São 125 anos de história. Os marcos do início de sua trajetória, entre trilhos da estrada de ferro e idas e vindas de diversas etnias, deixaram suas marcas nos cantos de Campo Grande, capital de Mato Grosso do Sul. É uma cidade que se revela não apenas nas avenidas largas, no sotaque caipira misturado ao urbano e nos tons rosados que pintam o céu da capital sul-mato-grossense no final de tarde.
Tudo começou em 1899, quando o mineiro José Antônio Pereira chegou às margens do córrego Prosa e criou as raízes do que viria a ser Campo Grande. Trouxe com ele escravizados negros e indígenas para trabalhar em sua fazenda, hoje transformada no Museu José Antônio Pereira, localizado na Avenida Guaicurus, nome que carrega carga histórica ao remeter aos povos originários. O lugar se chamava Arraial de Santo Antônio. Mas, foi a paisagem, e os grandes campos abertos que encantaram o fundador que acabou batizando a cidade, Campo Grande.

> TAREFAS A REALIZAR
1 > Segundo o texto sobre a história de Campo Grande, em que ano José Antônio Pereira chegou às margens do córrego Prosa?
2 > Indique se cada afirmação abaixo está de acordo com o texto sobre a história de Campo Grande, respondendo sim ou não e citando literalmente as palavras do texto que decidem a resposta.
(a) A fazenda de José Antônio Pereira deu lugar a um museu.
(b) O lugar se chamava originalmente Arraial de São José.
(c) Campo Grande é a capital de Mato Grosso do Sul.
3 > Troque "córrego" por "riacho" no trecho do texto sobre a história de Campo Grande que vai de "Tudo começou em" até "cidade, Campo Grande.", inclusive, e escreva o trecho resultante.

> LISTAGEM FORNECIDA
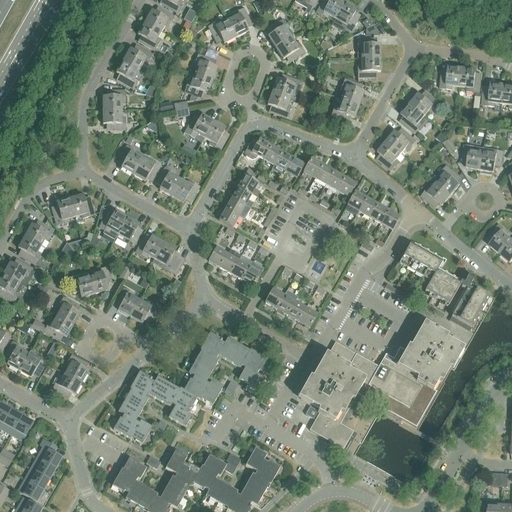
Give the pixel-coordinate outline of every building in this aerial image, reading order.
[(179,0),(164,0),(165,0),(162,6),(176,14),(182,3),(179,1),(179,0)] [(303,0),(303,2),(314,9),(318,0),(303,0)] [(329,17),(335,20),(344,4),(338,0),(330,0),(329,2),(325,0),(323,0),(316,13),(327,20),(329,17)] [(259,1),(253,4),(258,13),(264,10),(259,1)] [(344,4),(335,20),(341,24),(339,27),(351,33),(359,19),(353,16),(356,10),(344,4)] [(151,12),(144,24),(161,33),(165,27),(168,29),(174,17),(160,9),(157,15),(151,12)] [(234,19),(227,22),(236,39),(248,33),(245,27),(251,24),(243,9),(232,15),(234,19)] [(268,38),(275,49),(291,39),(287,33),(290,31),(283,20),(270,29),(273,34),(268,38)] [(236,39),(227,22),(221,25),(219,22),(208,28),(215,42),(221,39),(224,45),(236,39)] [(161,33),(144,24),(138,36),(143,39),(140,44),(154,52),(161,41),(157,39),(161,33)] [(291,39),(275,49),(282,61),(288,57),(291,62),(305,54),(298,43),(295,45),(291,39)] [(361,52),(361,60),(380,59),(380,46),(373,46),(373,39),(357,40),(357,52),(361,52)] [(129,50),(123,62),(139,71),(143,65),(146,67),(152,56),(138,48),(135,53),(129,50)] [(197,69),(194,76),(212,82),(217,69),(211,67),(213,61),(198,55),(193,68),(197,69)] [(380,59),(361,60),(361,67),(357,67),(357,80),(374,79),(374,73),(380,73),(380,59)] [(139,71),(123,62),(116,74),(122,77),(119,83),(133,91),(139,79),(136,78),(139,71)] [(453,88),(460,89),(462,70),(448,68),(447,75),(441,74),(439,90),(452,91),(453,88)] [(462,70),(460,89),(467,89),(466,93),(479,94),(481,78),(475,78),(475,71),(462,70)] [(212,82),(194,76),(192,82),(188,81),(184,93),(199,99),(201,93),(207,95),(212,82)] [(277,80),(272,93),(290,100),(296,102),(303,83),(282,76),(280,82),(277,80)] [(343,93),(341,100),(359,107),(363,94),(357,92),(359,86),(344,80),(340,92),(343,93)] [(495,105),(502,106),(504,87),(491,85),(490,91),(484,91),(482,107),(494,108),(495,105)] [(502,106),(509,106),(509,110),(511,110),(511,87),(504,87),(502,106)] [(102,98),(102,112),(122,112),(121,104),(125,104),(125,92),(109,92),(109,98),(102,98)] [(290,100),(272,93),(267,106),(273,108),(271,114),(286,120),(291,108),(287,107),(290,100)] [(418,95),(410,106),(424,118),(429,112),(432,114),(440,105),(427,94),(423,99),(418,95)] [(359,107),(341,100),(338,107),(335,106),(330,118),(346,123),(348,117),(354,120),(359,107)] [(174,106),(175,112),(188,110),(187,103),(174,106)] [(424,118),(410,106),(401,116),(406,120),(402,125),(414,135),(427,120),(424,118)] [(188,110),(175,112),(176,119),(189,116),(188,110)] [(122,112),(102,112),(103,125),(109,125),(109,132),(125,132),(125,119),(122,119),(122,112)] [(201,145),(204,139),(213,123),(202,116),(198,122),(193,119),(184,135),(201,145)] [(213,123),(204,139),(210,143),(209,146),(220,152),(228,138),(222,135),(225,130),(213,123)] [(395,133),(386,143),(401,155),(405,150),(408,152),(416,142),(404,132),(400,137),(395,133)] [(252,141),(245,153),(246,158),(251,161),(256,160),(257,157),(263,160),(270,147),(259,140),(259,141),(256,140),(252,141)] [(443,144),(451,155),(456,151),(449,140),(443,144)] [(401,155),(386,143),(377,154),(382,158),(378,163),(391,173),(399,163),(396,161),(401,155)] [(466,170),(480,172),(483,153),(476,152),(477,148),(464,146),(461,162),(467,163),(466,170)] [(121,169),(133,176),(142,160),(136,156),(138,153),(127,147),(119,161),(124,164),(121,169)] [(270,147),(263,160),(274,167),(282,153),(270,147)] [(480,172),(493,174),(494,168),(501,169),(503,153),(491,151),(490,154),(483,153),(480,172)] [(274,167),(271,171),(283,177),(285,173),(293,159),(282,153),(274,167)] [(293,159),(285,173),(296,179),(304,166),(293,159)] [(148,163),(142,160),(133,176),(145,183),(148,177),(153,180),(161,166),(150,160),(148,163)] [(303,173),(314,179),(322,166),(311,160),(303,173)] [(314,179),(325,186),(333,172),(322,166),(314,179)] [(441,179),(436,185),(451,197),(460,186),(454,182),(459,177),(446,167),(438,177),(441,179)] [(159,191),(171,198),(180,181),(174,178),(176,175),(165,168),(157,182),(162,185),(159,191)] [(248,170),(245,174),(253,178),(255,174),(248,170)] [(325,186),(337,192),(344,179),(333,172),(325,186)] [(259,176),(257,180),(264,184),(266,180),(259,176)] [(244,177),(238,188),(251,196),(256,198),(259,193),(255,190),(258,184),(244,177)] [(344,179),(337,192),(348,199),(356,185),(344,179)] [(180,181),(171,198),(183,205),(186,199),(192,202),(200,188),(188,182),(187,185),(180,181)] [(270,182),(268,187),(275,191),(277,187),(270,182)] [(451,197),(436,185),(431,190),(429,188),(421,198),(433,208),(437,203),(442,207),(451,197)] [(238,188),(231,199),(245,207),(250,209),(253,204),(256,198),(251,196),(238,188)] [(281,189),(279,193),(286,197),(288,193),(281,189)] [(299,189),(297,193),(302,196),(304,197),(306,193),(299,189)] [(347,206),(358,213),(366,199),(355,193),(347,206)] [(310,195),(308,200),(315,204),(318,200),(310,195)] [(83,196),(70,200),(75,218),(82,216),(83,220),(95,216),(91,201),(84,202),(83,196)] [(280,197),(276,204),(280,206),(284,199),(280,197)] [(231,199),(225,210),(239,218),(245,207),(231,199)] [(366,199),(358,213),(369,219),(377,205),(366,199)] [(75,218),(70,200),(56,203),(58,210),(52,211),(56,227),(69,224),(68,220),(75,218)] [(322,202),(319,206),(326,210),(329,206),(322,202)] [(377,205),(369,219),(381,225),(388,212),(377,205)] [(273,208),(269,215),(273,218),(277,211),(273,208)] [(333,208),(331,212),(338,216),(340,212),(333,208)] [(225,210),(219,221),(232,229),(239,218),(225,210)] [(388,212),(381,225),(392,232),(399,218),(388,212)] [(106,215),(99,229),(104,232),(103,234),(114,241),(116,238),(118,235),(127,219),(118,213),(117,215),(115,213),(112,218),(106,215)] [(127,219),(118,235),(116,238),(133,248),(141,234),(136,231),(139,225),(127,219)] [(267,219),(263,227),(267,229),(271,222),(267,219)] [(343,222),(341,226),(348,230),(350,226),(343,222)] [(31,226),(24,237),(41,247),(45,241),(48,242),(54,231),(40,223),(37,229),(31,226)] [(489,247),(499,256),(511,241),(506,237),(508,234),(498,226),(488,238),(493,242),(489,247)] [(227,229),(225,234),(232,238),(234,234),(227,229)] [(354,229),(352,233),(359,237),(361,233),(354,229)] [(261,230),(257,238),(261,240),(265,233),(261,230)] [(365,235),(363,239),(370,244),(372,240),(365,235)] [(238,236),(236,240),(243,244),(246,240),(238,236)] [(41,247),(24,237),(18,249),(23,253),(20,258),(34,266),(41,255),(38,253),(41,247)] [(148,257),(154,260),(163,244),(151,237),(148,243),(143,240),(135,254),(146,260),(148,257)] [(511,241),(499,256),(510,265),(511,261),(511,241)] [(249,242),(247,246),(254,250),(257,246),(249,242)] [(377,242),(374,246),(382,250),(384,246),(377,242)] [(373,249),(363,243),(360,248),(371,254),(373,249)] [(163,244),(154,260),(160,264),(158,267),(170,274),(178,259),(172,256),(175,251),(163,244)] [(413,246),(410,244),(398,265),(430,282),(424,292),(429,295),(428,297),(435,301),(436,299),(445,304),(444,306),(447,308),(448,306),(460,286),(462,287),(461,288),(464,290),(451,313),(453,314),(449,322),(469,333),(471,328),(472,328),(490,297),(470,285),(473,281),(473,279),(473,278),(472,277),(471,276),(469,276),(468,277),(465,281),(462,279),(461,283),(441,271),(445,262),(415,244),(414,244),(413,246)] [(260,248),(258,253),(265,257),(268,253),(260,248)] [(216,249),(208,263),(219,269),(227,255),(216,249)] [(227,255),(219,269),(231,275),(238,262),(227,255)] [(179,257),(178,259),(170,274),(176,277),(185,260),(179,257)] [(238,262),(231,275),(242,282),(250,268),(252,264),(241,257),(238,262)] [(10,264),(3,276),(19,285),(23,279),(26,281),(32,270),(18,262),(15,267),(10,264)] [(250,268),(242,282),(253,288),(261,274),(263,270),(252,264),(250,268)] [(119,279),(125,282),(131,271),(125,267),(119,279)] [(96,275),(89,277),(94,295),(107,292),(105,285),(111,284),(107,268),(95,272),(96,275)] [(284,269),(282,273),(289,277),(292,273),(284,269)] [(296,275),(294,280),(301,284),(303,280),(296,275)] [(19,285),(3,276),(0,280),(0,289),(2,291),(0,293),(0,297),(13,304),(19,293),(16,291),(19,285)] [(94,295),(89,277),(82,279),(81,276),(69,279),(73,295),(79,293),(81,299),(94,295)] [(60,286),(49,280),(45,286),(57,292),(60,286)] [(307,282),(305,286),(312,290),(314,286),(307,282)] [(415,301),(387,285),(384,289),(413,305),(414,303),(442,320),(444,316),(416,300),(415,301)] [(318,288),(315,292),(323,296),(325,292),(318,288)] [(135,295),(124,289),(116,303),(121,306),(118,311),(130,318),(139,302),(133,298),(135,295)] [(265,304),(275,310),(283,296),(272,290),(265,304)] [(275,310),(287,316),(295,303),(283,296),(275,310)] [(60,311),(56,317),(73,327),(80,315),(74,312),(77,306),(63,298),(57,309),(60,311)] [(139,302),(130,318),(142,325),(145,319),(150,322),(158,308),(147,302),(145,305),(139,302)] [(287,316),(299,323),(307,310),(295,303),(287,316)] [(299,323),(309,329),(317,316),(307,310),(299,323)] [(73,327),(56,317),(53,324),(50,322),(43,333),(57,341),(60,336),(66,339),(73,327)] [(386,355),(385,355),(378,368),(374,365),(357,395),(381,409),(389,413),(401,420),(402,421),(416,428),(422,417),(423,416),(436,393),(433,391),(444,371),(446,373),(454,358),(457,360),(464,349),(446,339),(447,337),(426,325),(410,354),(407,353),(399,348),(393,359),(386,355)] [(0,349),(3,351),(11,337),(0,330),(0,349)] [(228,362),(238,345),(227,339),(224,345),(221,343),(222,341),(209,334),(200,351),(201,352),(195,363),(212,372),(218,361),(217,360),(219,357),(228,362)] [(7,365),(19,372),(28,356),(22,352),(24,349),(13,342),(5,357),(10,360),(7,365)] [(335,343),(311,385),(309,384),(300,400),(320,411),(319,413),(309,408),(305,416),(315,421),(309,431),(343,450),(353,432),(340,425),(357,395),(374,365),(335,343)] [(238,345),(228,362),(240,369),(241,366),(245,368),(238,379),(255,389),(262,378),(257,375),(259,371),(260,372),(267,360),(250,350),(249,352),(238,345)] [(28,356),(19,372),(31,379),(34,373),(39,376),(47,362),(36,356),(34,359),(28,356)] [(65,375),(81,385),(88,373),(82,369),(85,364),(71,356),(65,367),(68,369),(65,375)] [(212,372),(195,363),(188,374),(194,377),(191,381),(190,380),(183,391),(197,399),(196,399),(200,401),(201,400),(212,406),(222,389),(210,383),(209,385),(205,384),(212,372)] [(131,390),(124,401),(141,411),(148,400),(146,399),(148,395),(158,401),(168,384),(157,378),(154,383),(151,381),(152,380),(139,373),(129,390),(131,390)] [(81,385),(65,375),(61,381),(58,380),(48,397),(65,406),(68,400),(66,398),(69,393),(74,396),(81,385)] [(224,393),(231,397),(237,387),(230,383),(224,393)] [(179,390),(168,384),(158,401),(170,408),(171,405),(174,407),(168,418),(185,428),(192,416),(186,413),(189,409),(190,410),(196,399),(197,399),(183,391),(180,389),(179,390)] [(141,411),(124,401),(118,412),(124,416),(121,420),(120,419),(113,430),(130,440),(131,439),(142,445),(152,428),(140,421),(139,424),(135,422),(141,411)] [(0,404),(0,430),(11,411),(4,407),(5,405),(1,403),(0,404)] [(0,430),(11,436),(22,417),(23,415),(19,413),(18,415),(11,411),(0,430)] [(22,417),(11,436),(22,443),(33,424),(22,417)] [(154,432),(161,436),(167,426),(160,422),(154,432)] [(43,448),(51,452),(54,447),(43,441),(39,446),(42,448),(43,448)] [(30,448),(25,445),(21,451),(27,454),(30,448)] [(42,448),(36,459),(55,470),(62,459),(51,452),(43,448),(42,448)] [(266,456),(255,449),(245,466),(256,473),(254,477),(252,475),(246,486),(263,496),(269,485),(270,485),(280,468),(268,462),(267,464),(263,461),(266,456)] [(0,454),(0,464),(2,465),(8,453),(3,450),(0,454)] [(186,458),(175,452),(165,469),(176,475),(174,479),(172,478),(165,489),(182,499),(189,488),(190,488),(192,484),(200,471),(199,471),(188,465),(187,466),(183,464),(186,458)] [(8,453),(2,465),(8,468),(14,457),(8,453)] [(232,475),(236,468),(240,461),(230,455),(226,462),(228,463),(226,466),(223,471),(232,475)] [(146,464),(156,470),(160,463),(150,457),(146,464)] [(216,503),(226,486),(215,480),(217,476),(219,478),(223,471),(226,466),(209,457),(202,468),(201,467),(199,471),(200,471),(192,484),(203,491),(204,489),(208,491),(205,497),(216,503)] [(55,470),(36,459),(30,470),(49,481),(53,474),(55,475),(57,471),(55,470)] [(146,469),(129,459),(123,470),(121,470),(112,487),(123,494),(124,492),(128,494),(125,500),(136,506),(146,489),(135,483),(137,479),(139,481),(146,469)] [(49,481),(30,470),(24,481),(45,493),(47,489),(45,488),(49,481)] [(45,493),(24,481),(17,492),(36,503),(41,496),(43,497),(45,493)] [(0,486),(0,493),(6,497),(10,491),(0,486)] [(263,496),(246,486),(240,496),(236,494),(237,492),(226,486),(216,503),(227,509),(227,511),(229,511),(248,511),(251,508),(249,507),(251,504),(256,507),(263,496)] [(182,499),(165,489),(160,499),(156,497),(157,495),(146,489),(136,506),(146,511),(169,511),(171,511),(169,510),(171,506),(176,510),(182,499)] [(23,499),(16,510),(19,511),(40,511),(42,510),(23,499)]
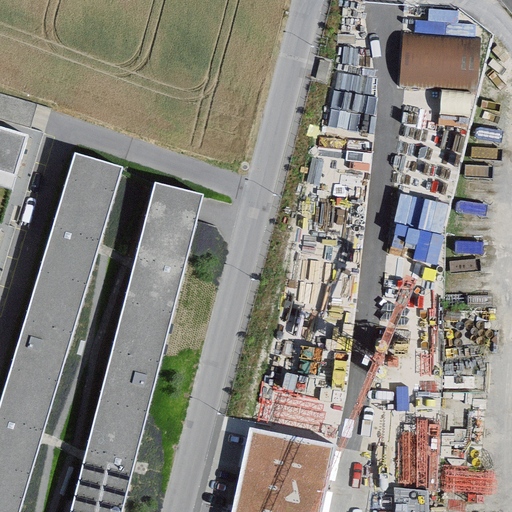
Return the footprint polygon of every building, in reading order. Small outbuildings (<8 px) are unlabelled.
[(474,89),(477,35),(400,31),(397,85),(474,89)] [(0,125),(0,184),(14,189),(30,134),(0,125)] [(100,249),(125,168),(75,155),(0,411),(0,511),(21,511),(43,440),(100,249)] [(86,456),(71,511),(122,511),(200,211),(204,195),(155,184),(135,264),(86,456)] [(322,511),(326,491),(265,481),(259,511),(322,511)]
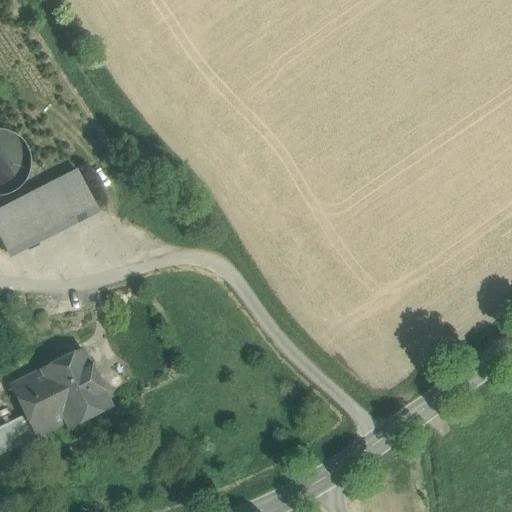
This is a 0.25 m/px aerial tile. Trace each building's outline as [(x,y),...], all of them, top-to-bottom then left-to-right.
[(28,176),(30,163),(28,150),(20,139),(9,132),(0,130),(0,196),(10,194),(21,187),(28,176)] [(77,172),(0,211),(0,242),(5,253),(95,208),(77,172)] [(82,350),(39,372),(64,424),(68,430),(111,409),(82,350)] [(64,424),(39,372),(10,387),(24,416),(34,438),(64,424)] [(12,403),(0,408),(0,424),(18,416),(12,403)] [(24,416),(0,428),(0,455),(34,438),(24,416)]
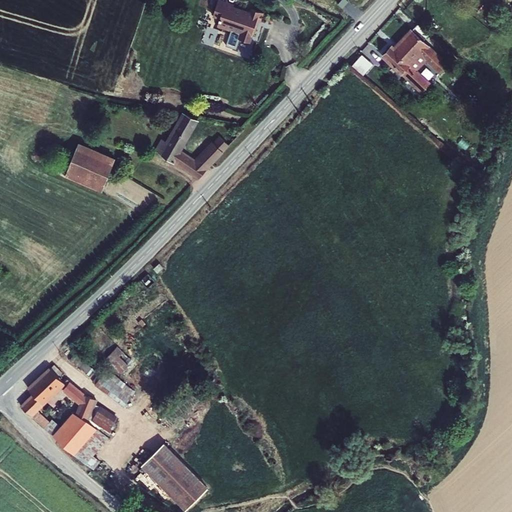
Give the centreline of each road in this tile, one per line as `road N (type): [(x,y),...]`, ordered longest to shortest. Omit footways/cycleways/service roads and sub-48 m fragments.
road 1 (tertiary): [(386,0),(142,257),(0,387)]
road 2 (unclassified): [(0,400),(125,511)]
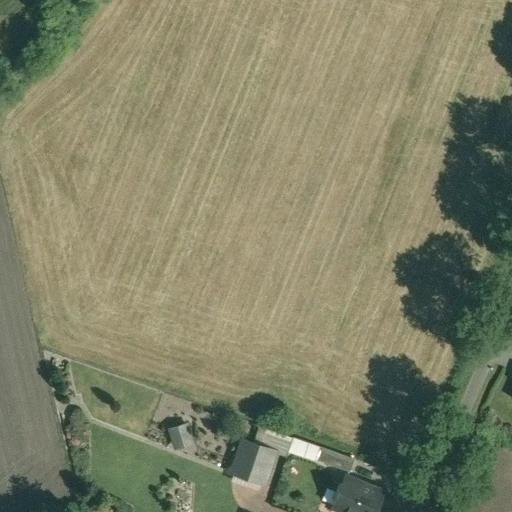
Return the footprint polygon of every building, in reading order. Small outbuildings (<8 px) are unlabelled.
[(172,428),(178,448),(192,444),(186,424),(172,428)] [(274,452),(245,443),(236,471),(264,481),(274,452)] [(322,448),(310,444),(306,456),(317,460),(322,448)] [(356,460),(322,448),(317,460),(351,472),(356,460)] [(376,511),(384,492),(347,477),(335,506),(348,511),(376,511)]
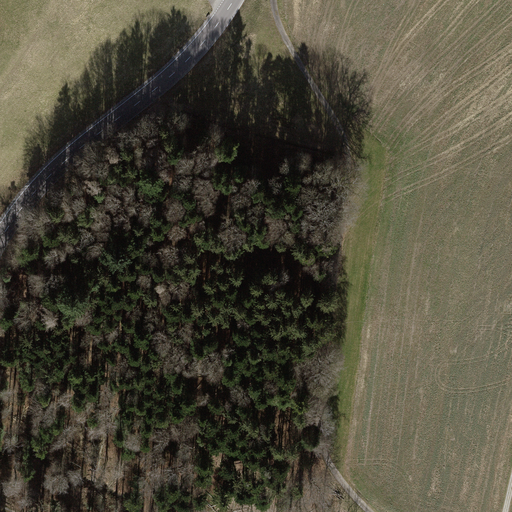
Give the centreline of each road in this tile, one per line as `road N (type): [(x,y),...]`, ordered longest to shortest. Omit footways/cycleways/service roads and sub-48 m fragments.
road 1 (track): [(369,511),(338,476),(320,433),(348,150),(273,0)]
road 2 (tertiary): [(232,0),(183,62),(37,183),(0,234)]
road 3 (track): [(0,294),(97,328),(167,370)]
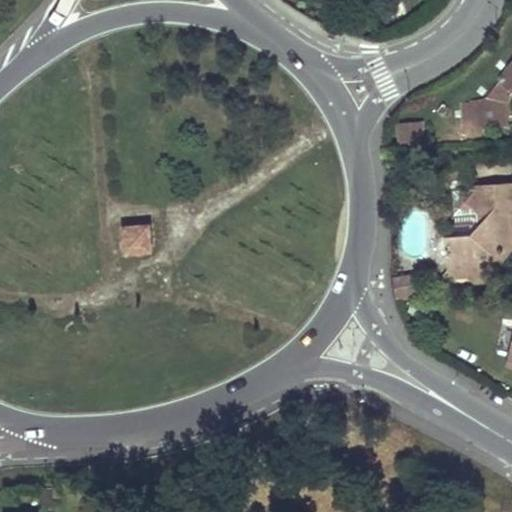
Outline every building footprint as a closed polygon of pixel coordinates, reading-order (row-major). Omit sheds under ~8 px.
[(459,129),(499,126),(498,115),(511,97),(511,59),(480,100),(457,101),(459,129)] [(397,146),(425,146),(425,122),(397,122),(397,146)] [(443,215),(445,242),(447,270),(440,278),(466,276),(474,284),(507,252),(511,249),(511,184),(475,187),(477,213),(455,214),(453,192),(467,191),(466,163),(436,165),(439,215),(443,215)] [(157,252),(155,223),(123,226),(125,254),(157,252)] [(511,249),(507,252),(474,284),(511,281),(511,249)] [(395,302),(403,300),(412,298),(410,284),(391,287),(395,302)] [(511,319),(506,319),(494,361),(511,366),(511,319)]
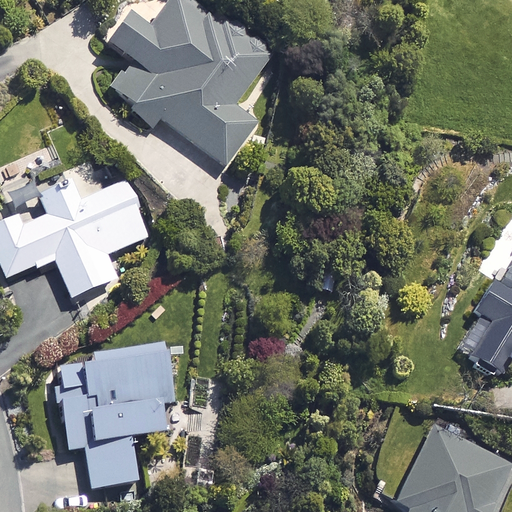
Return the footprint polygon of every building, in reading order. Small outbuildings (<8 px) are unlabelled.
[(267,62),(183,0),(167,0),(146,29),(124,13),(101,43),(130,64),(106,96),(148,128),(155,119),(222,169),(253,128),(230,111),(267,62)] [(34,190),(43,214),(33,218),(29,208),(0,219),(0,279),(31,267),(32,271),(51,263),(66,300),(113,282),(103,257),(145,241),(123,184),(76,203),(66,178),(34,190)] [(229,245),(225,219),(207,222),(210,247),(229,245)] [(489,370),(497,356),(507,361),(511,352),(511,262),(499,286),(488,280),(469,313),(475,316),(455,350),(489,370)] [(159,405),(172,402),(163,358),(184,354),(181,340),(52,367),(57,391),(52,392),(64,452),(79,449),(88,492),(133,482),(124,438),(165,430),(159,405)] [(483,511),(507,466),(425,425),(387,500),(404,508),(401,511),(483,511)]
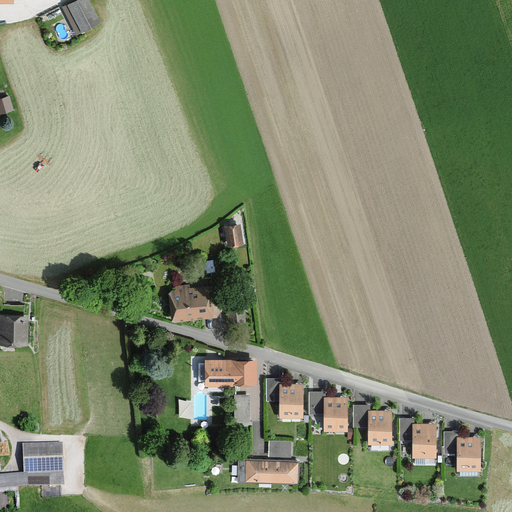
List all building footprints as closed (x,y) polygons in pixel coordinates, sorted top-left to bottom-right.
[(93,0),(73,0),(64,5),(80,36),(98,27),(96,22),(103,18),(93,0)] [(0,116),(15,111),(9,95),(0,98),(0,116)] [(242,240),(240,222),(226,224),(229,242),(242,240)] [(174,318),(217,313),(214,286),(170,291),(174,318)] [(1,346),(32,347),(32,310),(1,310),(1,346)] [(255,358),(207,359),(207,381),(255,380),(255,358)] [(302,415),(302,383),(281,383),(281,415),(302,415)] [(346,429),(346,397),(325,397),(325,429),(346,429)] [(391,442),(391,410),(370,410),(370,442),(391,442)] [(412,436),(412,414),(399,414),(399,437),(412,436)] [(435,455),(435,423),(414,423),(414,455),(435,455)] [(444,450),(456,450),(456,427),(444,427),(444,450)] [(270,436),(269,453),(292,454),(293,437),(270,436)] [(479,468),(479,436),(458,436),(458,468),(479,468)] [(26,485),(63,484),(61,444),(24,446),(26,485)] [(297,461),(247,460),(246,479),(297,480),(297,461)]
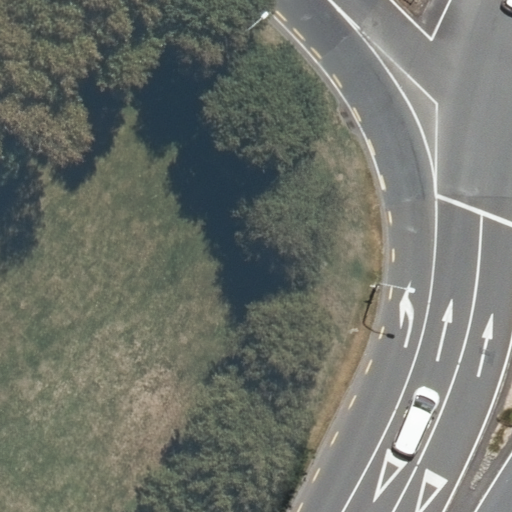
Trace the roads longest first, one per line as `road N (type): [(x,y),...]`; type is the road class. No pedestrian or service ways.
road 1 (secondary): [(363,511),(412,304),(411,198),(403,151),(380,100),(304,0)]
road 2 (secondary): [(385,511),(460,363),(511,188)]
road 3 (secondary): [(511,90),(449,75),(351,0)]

> RESULTADOS DAS TAREFAS
1 > Em 1899.

2 >
(a) Sim: "hoje transformada no Museu José Antônio Pereira".
(b) Não: "O lugar se chamava Arraial de Santo Antônio".
(c) Sim: "capital de Mato Grosso do Sul".

3 >
Tudo começou em 1899, quando o mineiro José Antônio Pereira chegou às margens do riacho Prosa e criou as raízes do que viria a ser Campo Grande. Trouxe com ele escravizados negros e indígenas para trabalhar em sua fazenda, hoje transformada no Museu José Antônio Pereira, localizado na Avenida Guaicurus, nome que carrega carga histórica ao remeter aos povos originários. O lugar se chamava Arraial de Santo Antônio. Mas, foi a paisagem, e os grandes campos abertos que encantaram o fundador que acabou batizando a cidade, Campo Grande.